Исследование о человеческом разумении. Дэвид Юм
Если Юм был критиком религии, то французские просветители были в больше степени антиклерикалами – в основе их критики религии лежала критика церкви. То, что французские просветители называли религией, если исходить из юмовской аргументации, было не чем иным, как суеверием, при котором складывается описываемая Вольтером ситуация: встреча глупца и мошенника. Глупец – подавленный человек, полный страхов, – приписывает каким-то внешним объектам мистическое влияние на свою жизнь, из чего извлекают личную выгоду мошенники (жрецы и священники), создавая церковь – целый институт, паразитирующий на суевериях.
Попробуем теперь подытожить сказанное.

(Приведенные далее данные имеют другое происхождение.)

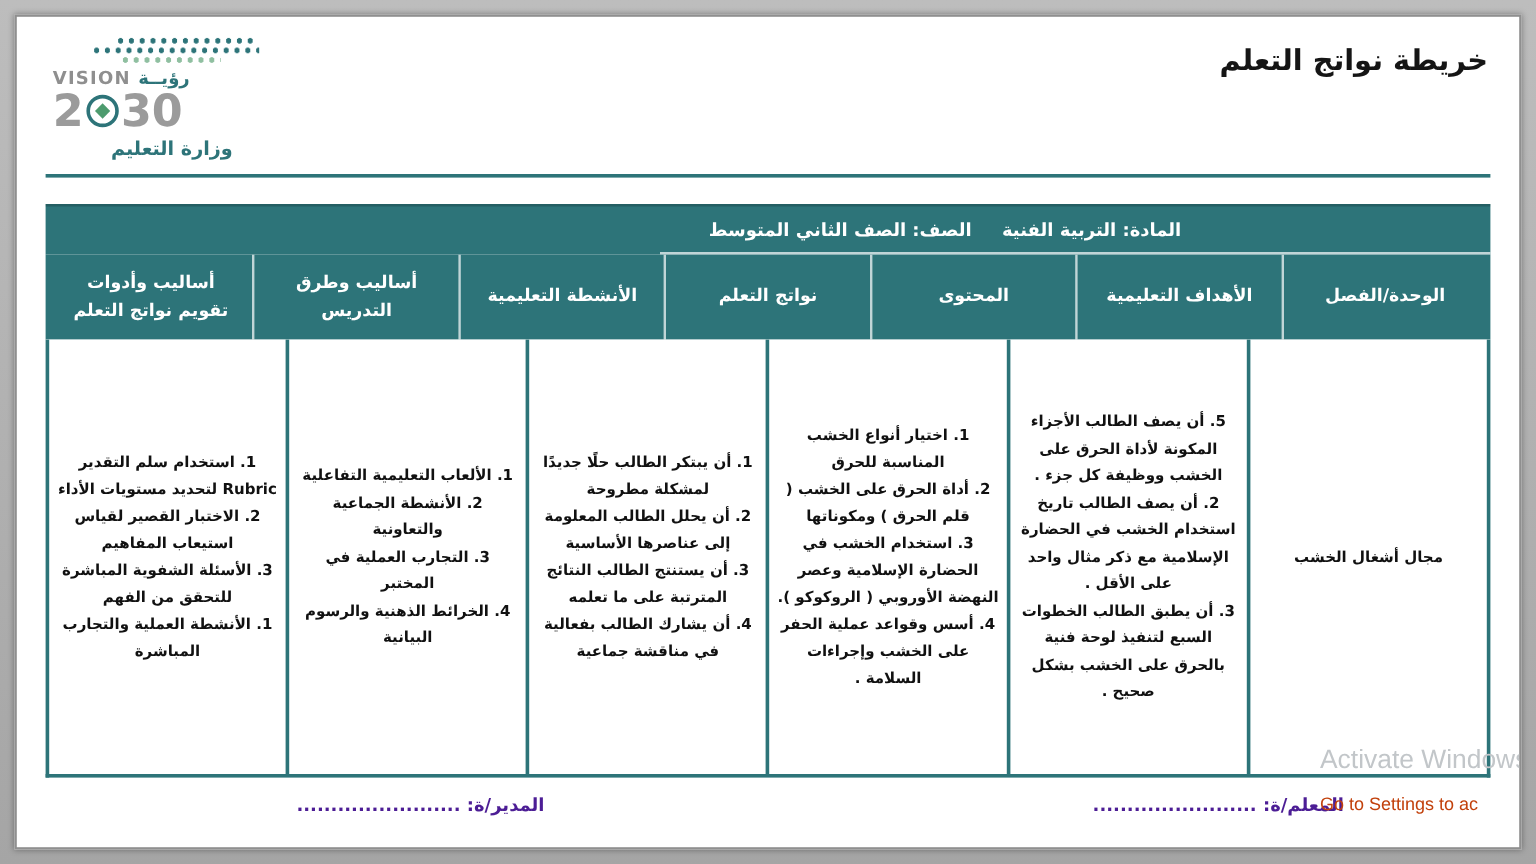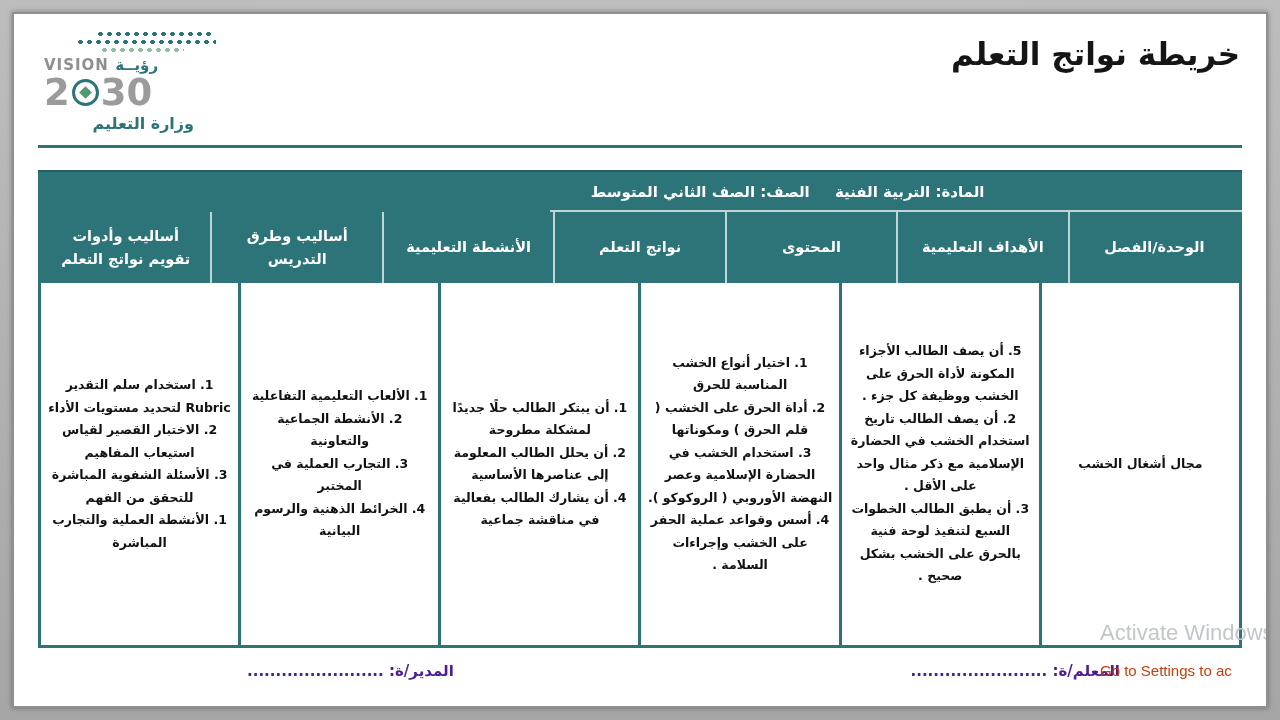--- a/index.html
+++ b/index.html
@@ -17,21 +17,21 @@
   .page{
     position:absolute;inset:12px;
     background:#ffffff;
     border:2px solid #8f8f8f;
     box-shadow:0 0 5px rgba(0,0,0,.35);
     overflow:hidden;
   }
   
   .page-title{
     position:absolute;top:22px;right:26px;
-    font-size:31px;font-weight:bold;color:#151515;
+    font-size:24px;font-weight:bold;color:#151515;
     direction:rtl;
   }
   .logo{position:absolute;top:16px;left:30px;width:190px;}
   .dots{margin-left:18px;}
   .dr{height:8px;background-image:radial-gradient(circle,var(--teal) 2.1px,transparent 2.4px);background-size:9px 8px;}
   .dr1{width:118px;margin-left:34px;}
   .dr2{width:140px;margin-left:14px;}
   .dr3{width:84px;margin-left:38px;background-image:radial-gradient(circle,#8fbfa0 2.1px,transparent 2.4px);}
   .vision-line{margin-top:2px;font-size:15px;font-weight:bold;letter-spacing:1px;white-space:nowrap;}
   .v-en{color:#8f8f8f;}
@@ -149,20 +149,21 @@
         </div>
         <div class="bcell">
           <div class="item">1. اختيار أنواع الخشب المناسبة للحرق</div>
           <div class="item">2. أداة الحرق على الخشب ( قلم الحرق ) ومكوناتها</div>
           <div class="item">3. استخدام الخشب في الحضارة الإسلامية وعصر النهضة الأوروبي ( الروكوكو ).</div>
           <div class="item">4. أسس وقواعد عملية الحفر على الخشب وإجراءات السلامة .</div>
         </div>
         <div class="bcell">
           <div class="item">1. أن يبتكر الطالب حلًا جديدًا لمشكلة مطروحة</div>
           <div class="item">2. أن يحلل الطالب المعلومة إلى عناصرها الأساسية</div>
+          <div class="item">3. أن يستنتج الطالب النتائج المترتبة على ما تعلمه</div>
           <div class="item">4. أن يشارك الطالب بفعالية في مناقشة جماعية</div>
         </div>
         <div class="bcell">
           <div class="item">1. الألعاب التعليمية التفاعلية</div>
           <div class="item">2. الأنشطة الجماعية والتعاونية</div>
           <div class="item">3. التجارب العملية في المختبر</div>
           <div class="item">4. الخرائط الذهنية والرسوم البيانية</div>
         </div>
         <div class="bcell">
           <div class="item">1. استخدام سلم التقدير Rubric لتحديد مستويات الأداء</div>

Отметим, что юмовский скептицизм не носит онтологический характер, подобно скептицизму античных мыслителей (Пиррона, Секста Эмпирика). У последних скептицизм как убеждение в том, что истины нет (ибо все, что называют истинами, – добро и зло, справедливое и несправедливое, уродливое и прекрасное и т. д. являются лишь людскими установлениями) ведет как следствие за собой особое поведение, связанное с практикой радикальной отрешенности (ataraksia). Так, Пиррон учился этой практике у индийских гипнософистов (йогов и факиров). В случае с Юмом речь ни о чем подобном, конечно, не идет.
У Юма скептицизм носит методический характер и не распространяется на сферу бытия. Бытие определяется, по Юму, логикой целесообразности (purposiveness). Так, все виды объединения множеств, структурирующие опыт, начиная от психологического объединения множеств перцепций по законам ассоциации и заканчивая объединением разрозненных частных интересов по законам общей пользы, осуществляются в конечном счете именно в силу того, что они позволяют индивиду жить. Несмотря на это, все указанные виды объединений абсолютно фиктивны и не являются источниками истины. Тем не менее они столь же необходимы для индивида, сколь и органы его тела. Пользоваться ими для индивида – это то же самое, что дышать или видеть[24].
В пользу существования принципа целесообразности свидетельствует, по Юму, также и то, что мы не можем бесконечно осуществлять акт скептического epoche. Подвергая сомнению идею, отличающуюся максимальной степенью живости (идею веры), мы приходим к суждению, в результате которого образовали эту идею, после чего, если у нас хватает внимания, мы приходим к суждению, которое лежит в основе этого суждения и ad infinitum. Но в результате такого последовательного сомнения наш ум быстро устает. И мы незаметно вновь начинаем пользоваться привычными идеями.
Философия Юма, несмотря на весь свой скептицизм и агностицизм (Гекели), испытала на себе значительное влияние деизма, характерного для всей философии эпохи Просвещения. Так, к примеру, Юм в «Диалогах о естественной религии» порой склонен истолковывать некоторые феномены в качестве знаков присутствия некого разумного принципа[25]. В политических работах Юм допускает, что способность человека ощущать моральный интерес, хоть и является искусственной, распространена среди
24
Юм Д. Трактат о человеческой природе // Сочинения в двух томах М.: Мысль, 1996. Т.2. С. 235.
25
Делез отмечал, что Юм был тайным лейбницианцем, который был теоретически зависим от интерпретации целесообразности в качестве предустановленной гармонии между «порядком идей и порядком вещей». См.: Делез Ж. Эмпиризм и субъективность, Критическая философия Кант. Бергсонизм, Спиноза. М.: PerSe, 2001. С. 158.